Businesses across the country faced difficulties relating to the novel coronavirus pandemic. When restaurants closed indoor dining after Gov. Henry McMaster’s executive order this spring, many were expecting to reopen. Most did.
For the IHOP on Bypass 72 very little information has been available, but hope for a return of the restaurant became brighter this week.
“We are reopening it as an IHOP,” Keith Moore, director of operations for Eagle’s Landing Restaurants, said.
Eagle’s Landing purchased 12 IHOP locations from franchisees that never reopened. Greenwood’s location was one of those restaurants. In fact, the pancake purveyor will reopen very soon.
“Probably within the next two to three weeks,” Moore said.
Moore said the company has been reopening its newly purchased restaurants one at a time.
Eagle’s Landing, based in Florence, is no stranger to IHOP restaurants. President and CEO, Mohamed Makawi, has been a franchise owner in South Carolina and North Carolina for over 23 years, according to his LinkedIn page.
“We are very pleased to learn that IHOP is reopening under new management,” Uptown Greenwood Manager Lara Hudson said in an email. “We have been very fortunate during the pandemic in Greenwood that we have only seen a few businesses close their doors all together, so IHOP reopening is a great sign for our community and the city.”
The 72 bypass location sat vacant for eight months with no hope of reopening. In late July, an overgrowth complaint was filed because of the tall grass that had grown on the property.
Some hope for the IHOP reopening fell short over the last month. Sun Holdings Inc., a franchisee based in Dallas, Texas, announced in October its purchase of 41 IHOP locations in Tennessee, North Carolina, Virginia and South Carolina.
Max Jordan, marketing director for Sun Holdings, said the company purchased only one IHOP location in South Carolina. That location is in Spartanburg.
“We are in the process of opening the locations formerly owned by CFRA,” Jordan said.

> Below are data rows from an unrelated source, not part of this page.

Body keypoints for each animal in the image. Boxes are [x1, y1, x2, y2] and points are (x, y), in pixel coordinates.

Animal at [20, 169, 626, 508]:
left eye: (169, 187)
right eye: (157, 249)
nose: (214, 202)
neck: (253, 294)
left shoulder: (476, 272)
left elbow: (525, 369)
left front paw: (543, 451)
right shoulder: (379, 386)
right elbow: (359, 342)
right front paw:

IHOP’s corporate media relations responded to a request to comment on June 9 by passing along a quote from John Burke, CEO of South Carolina Investment XI Inc. which is the now-former IHOP franchisee for the Greenwood location.
“The location as temporarily closed and we look forward to welcoming guests back in soon,” Burke said.

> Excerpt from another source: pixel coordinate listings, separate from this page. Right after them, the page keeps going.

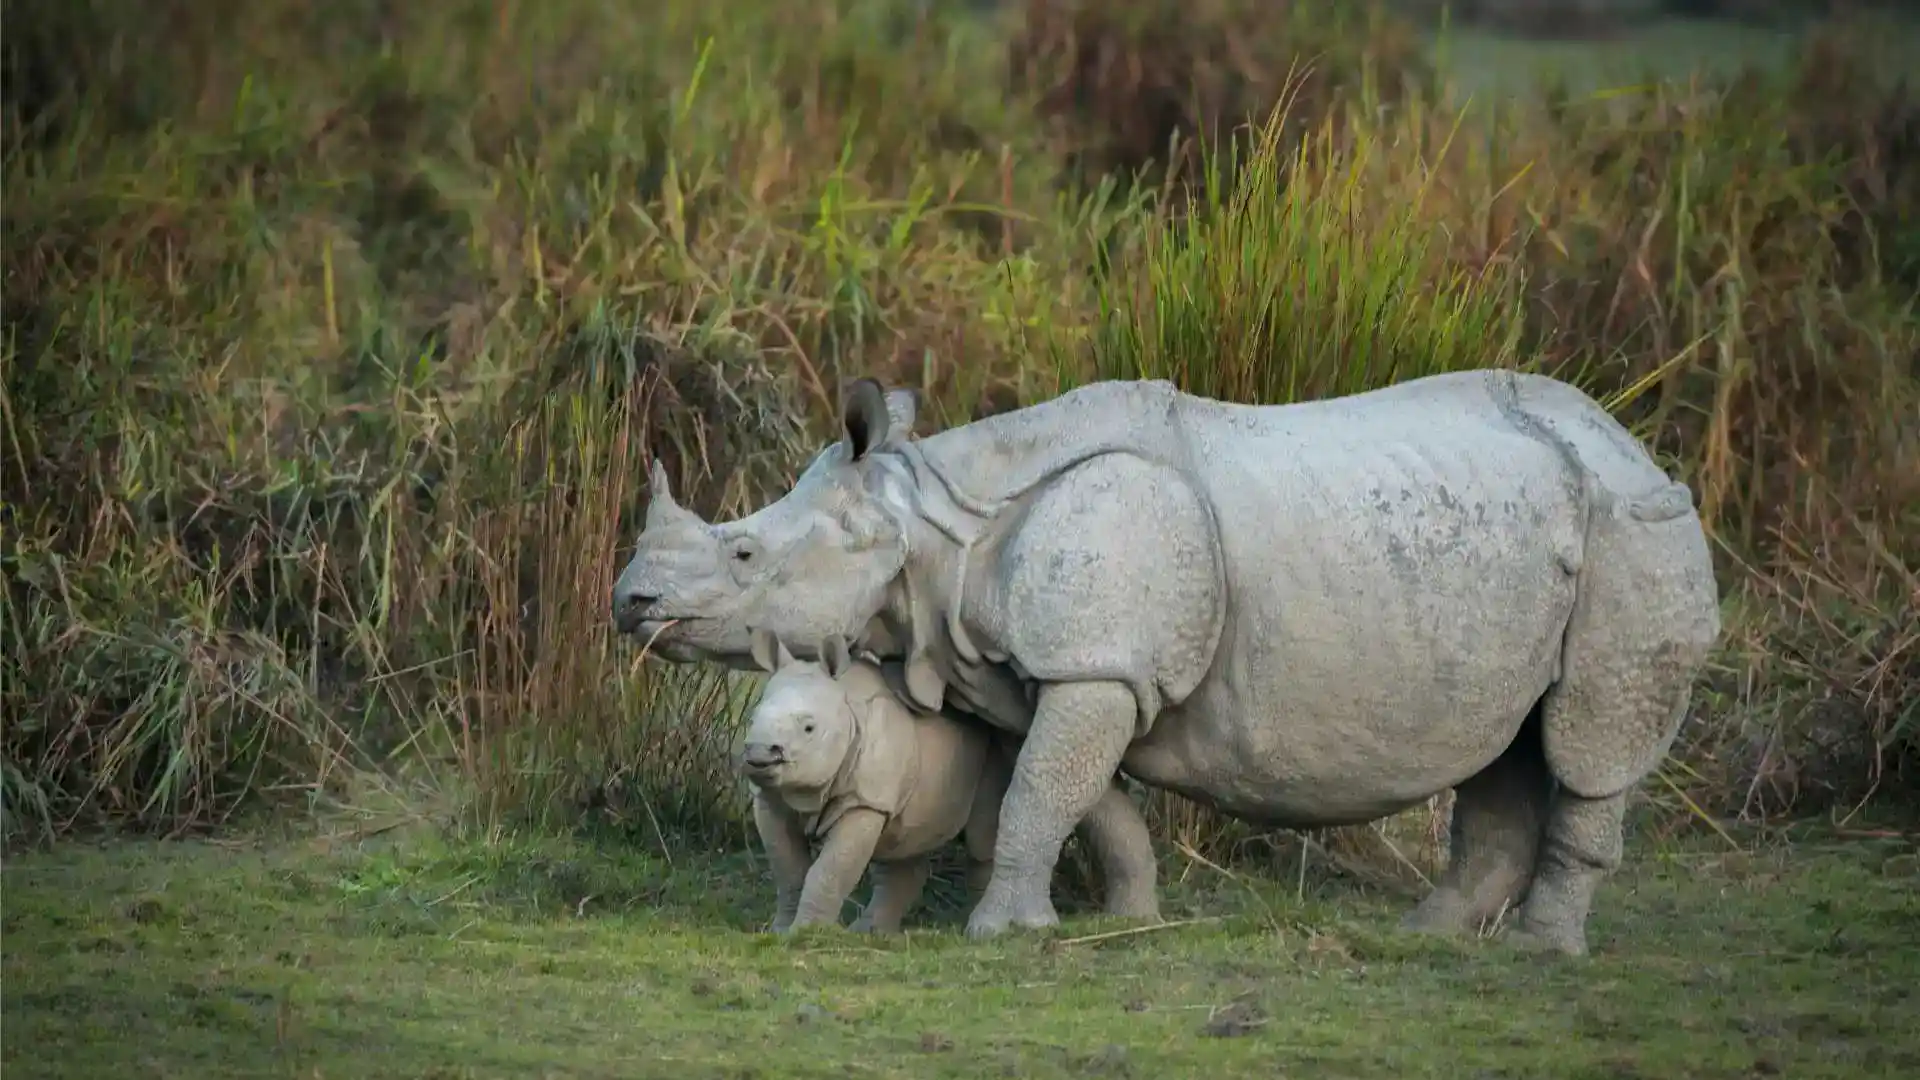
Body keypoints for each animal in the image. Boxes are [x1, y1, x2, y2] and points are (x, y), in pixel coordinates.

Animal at [612, 369, 1722, 956]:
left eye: (743, 555)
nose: (630, 603)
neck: (928, 521)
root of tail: (1636, 444)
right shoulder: (1060, 672)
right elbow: (1086, 797)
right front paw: (1127, 919)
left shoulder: (1095, 663)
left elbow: (1042, 792)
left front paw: (1001, 935)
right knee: (1508, 740)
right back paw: (1426, 938)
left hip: (1637, 533)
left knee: (1588, 745)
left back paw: (1540, 950)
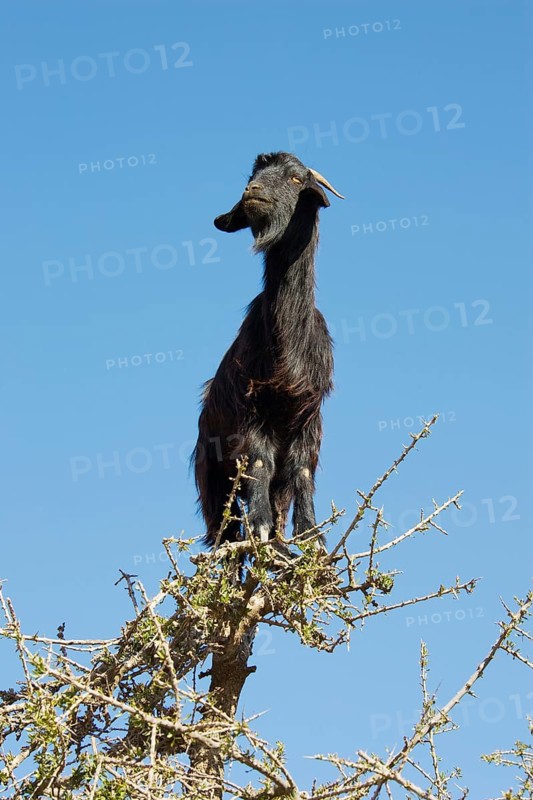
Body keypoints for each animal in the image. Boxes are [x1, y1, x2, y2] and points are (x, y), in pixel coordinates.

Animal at [193, 151, 343, 549]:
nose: (253, 191)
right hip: (212, 478)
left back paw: (279, 546)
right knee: (225, 530)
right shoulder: (253, 408)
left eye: (295, 179)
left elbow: (301, 470)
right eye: (252, 177)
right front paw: (259, 526)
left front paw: (312, 538)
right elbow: (261, 462)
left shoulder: (309, 415)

Burke’s South Carolina Investment XI Inc. dissolved July 9, 2019, according to a search on the SC Secretary of State’s website.
Burke was listed as the registered agent for that corporation and another South Carolina Investment XII which dissolved Sept. 30, 2020.
Burke is the registered agent for three other corporations registered in the state: 1SoCar Investments LLC, Celestial Vibing LLC and Champs Chicken East LLC. Each of Burke’s entries has a different address associated with his name from Chapin to North Augusta to Myrtle Beach.
South Carolina Investment XI was incorporated in Georgia but dissolved Oct. 22. Thompson Singer, a law firm in Atlanta now known as Thompson Thompson Martin, was originally listed as the registered agent but Georgia records show they resigned in that capacity.
An attempt to reach Thompson for comment was unsuccessful.
As of September, the property was delinquent on its CPW bill by $13,672.92 according to financial information as part of the September 24 CPW board package. The document said IHOP’s last payment was Feb. 10 and CPW services were disconnected for nonpayment the week of June 29.
CPW General Manager Jeff Meredith said the new owner has paid a deposit toward the balance.
A reporter has also emailed the corporate media relations for IHOP, the primary means of communication between the company and reporters, but had not received responses until a final email was sent Sunday.
“This location was temporarily closed and is anticipated to reopen soon,” an IHOP spokesperson said in an email Monday. “Our franchisee looks forward to welcoming guest back.”